Menurut Reigeluth (1983) dalam Milan Rianto(2007:1), hasil belajar peserta didik yang efektif, efisien dan mempunyai daya tarik dipengaruhi oleh kondisi pembelajaran. Kondisi ini berada di luar jangkauan pendidik. Kemunculannya sulit diprediksi karena dipengaruhi oleh perbedaan karakteristik peserta didik dan materi ajar sebagai sarana intervensi kompetensinya.
Kendatipun demikian, pendidik secara preventif perlu berupaya bagaimana menciptakan kondisi yang kondusif, menyenangkan, menantang, sehingga materi ajar yang disajikan dapat mengintervensi kompetensi yang diharapkan dalam diri peserta didik. Melalui serangkaian kegiatan pembelajaran yang berlangsung dalam kondisi yang menyenangkan akan berpeluang bagi peserta didik untuk dapat mengungkap arti dan makna yang berbeda atas interpretasinya terhadap obyek, materi yang tersajikan.
Untuk menciptakan kondisi tersebut, pendidik pada umumnya dan terutama peserta Diklat PAKEM dan KTSP perlu melakukan pengelolaan terhadap sarana dan prasarana kelas yang tersedia serta mencegah dan/atau mengendalikan timbulnya perilaku peserta didik yang mengganggu aktivitas selama proses pembelajaran.
B. Pembahasan
1. Pengertian Menata Lingkungan Belajar
Menata lingkungan belajar pada hakekatnya melakukan pengelolaan lingkungan belajar. Aktivitas guru dalam menata lingkungan belajar lebih terkonsentrasi pada pengelolaan lingkungan belajar di dalam kelas. Oleh karena itu guru dalam melakukan penataan lingkungan belajar dikelas tiada lain melakukan aktivitas pengelolaan kelas atau manajemen kelas (classroom management). Menurut Milan Rianto(2007:1), pengelolaan kelas merupakan upaya pendidik untuk menciptakan dan mengendalikan kondisi belajar serta memulihkannya apabila terjadi gangguan dan/atau penyimpangan, sehingga proses pembelajaran dapat berlangsung secara optimal. Optimalisasi proses pembelajaran menunjukan bahwa keterlaksanaan serangkaian kegiatan pembelajaran (instructional activities) yang sengaja direkayasa oleh pendidik dapat berlangsung secara efektif dan efisien dalam memfasilitasi peserta didik sampai dapat meraih hasil belajar sesuai harapan. Hal ini dimungkinkan, karena berbagai macam bentuk interaksi yang terbangun memberikan kemudahan bagi peserta didik untuk memperoleh pengalaman belajar (learning experiences) dalam rangka menumbuh-kembangkan kemampuannya (kompetensi - competency), yaitu spiritual, mental: intelektual, emosional, sosial, dan fisik (indera) atau kognitif, afektif, dan psikomotorik.

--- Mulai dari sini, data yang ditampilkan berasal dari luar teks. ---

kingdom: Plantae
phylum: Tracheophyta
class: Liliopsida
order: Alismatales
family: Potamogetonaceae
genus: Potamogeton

Indra Djati Sidi (2005:148–150), menegaskan dalam menata lingkungan belajar di kelas yang menarik minat dan menunjang siswa dalam pembelajaran erat kaitannya dengan keadaan lingkungan fisik kelas, pengaturan ruangan, pengelolaan siswa dan pemanfaatan sumber belajar, pajangan kelas, dan lain sebagainya.” Oleh karena itu dapat ditegaskan lebih lanjut bahwa secara fisik lingkungan belajar harus menarik dan mampu membangkitkan gairah belajar serta menghadirkan suasana yang nyaman untuk belajar. Kelas belajar harus bersih, tempat duduk di tata sedemikia rupa agar anak bisa melakukan aktivitas belajar dengan bebas. Dinding kelas di cat berwarna sejuk, terpampang gambar-gambar atau foto yang mendukung kegiatan belajar seperti gambar pahlawan, lambang negara, presiden dan wakil presiden, kebersihan lingkungan, famlet narkoba, dan sebagainya.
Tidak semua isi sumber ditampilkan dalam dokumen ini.